BERLINO – Arruolarsi nell’esercito americano, essere spediti in Iraq a rischiare la vita per ottenere la cittadinanza in base a quanto stabilisce il Dream Act. E’ un green card soldier il protagonista del nuovo film di Rafi Pitts, cineasta anglo-iraniano per la terza volta in concorso a Berlino dopo It’s Winter e The Hunter. Con Soy Nero porta la storia di un giovanissimo messicano, Nero Maldonado, che decide di combattere per quella che considera la sua patria, ma che a sua volta lo reputa un illegale. Nel film, interpretato da Johnny Ortiz (un ragazzo di periferia, che si è fatto anche due anni in prigione, prima di diventare attore), gli Stati Uniti sono dipinti come un paese ossessionato dalle frontiere e dai controlli, in preda a una paranoia che a tratti assume toni ridicoli, come nella tirata dell’uomo, padre di una bambina, che dà un passaggio in macchina a Nero e gli mostra subito la pistola che tiene nel cruscotto (ma poi sarà a sua volta fermato in malo modo da due poliziotti). E lo stesso regista, nato nel 1967 a Teheran, trasferitosi in Gran Bretagna prima e a Parigi poi, collaboratore negli anni ’90 di autori come Léos Carax, Jacques Doillon e Jean-Luc Godard, si dice ossessionato dai confini e dalle persone che cercano di oltrepassarli. “Per me, iraniano di padre britannico, la questione dell’appartenenza è vitale e così mi ha subito appassionato la storia degli immigrati che si arruolano per la green card: ho pensato che fosse indispensabile fare un film su questo”. Nello scrivere la sceneggiatura, insieme al romeno Razvan Radulescu (autore anche della Palma d’oro 4 mesi, 3 settimane, 2 giorni di Cristian Mungiu) si è avvalso della consulenza di Daniel Torres, un vero soldato. Nato in Messico, è stato Marine in Iraq, a Fallujah. Si era arruolato con un certificato falso, ma quando tornò a casa, smarrì la sua carta d’identità. Doveva partire per l’Afghanistan ma venne deportato a Tijuana. “Essere respinto dal paese per cui ti sei battuto, rischiando la vita, è la cosa peggiore che ti possa capitare”, racconta. E Pitts sottolinea che a volte questi militari muoiono in battaglia e il funerale viene celebrato con la famiglia dall’altro lato della recinzione, in Messico, anche se poi uno di loro riceverà la bandiera americana e la possibilità di ottenere la cittadinanza grazie al sacrificio del proprio congiunto.

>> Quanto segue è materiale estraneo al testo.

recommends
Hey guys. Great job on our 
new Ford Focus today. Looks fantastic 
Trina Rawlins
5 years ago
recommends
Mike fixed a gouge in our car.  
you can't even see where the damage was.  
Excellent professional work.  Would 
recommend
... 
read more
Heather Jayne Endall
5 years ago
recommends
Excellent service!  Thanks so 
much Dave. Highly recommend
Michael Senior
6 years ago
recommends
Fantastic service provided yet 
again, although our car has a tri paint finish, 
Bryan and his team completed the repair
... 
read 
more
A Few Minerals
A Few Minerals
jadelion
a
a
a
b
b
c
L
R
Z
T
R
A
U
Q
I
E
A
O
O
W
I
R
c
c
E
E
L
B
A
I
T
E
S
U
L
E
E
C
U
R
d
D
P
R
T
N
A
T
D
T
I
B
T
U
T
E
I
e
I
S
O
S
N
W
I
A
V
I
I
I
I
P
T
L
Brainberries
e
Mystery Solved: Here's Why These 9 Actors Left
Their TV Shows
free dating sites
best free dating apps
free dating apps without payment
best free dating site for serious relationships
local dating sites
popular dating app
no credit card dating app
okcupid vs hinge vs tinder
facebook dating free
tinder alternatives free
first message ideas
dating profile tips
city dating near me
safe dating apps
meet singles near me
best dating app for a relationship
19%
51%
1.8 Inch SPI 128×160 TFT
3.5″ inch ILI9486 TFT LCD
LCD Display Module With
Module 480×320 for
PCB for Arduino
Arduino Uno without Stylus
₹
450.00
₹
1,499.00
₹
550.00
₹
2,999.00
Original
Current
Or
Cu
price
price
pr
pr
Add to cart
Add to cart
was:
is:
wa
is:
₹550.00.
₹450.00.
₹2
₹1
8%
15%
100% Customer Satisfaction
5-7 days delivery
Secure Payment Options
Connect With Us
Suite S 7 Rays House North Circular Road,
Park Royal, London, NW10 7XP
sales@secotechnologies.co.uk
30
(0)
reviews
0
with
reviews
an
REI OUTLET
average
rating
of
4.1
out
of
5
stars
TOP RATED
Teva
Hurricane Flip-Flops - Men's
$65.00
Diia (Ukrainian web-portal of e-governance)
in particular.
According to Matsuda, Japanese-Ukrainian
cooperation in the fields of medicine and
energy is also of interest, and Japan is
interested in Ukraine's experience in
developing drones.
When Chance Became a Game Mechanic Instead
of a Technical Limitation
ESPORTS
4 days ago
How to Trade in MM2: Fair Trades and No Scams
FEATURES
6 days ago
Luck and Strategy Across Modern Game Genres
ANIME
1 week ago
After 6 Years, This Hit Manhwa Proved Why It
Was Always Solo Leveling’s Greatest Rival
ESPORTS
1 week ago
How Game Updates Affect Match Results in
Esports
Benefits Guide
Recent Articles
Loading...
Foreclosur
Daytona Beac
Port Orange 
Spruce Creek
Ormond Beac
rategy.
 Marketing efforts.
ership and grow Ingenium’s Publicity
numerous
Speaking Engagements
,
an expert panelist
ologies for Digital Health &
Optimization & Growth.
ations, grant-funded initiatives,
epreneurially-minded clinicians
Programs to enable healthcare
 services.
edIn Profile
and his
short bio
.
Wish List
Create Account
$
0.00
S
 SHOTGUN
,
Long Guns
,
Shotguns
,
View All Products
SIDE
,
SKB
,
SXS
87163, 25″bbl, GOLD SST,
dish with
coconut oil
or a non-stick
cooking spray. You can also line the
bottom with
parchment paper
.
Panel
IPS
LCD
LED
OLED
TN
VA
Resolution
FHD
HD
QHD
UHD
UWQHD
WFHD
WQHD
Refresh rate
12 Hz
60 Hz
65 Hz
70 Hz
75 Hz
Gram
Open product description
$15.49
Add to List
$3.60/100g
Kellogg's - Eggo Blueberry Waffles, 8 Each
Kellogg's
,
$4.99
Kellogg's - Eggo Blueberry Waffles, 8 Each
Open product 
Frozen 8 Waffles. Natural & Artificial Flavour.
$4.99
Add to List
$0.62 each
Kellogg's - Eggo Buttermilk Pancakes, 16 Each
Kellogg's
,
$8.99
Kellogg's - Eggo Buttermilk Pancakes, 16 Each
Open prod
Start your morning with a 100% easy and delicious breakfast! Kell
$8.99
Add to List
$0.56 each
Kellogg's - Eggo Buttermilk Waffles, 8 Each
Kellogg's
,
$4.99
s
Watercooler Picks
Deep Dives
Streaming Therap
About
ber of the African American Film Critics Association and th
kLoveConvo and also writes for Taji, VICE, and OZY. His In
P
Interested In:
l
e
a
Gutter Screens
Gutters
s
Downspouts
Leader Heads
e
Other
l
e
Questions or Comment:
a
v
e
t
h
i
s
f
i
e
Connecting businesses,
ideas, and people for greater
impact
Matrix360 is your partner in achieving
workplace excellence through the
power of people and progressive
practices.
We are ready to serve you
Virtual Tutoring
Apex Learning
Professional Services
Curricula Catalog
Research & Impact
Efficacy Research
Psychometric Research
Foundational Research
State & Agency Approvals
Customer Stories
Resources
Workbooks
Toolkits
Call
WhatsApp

Non ci sono cifre esatte, ma pare che più di 3.000 persone siano state deportate dopo aver combattuto nell’esercito Usa. Spiega Daniel: “Sono veterani che al primo errore vengono espulsi. Se sei cittadino americano, anche se commetti un reato, devi solo pagare il tuo debito con la giustizia, ma se sei un immigrato vieni immediatamente cacciato”.
Prosegue Pitts: “Donald Trump è l’esempio più evidente e triste di questo odio per gli stranieri, ma le stesse cose accadono anche in Europa. La paura degli emigranti è ovunque. Io non penso che le persone vogliano lasciare la propria terra a cuor leggero, lo fanno solo se hanno dei motivi gravi e terribili. Oggi in Europa c’è chi parla di invasione, perciò è importante fare film su questo argomento. Spero che ci sia una presa di coscienza anche grazie al cinema”.
Pitts cita tra i suoi modelli cinematografici Kubrick e Pasolini. “Ma più di tutti ammiro John Cassavetes, anche se non saprei mai fare cinema come lui. E’ un mistero come riuscisse ad andare al di là della realtà restando realistico. In comune, tutti i miei registi preferiti, hanno una cosa: riescono comunque a restare se stessi, spero di farcela anch’io”.
In ultimo una considerazione sul fatto che nel film si vede l’incontro tra due personaggi che si chiamano Jesus e Maometto. “Sì, voleva essere ironico, non dimenticate che sono iraniano. E poi è un modo per puntare il dito contro l’assurdità di tutte le guerre di religione”.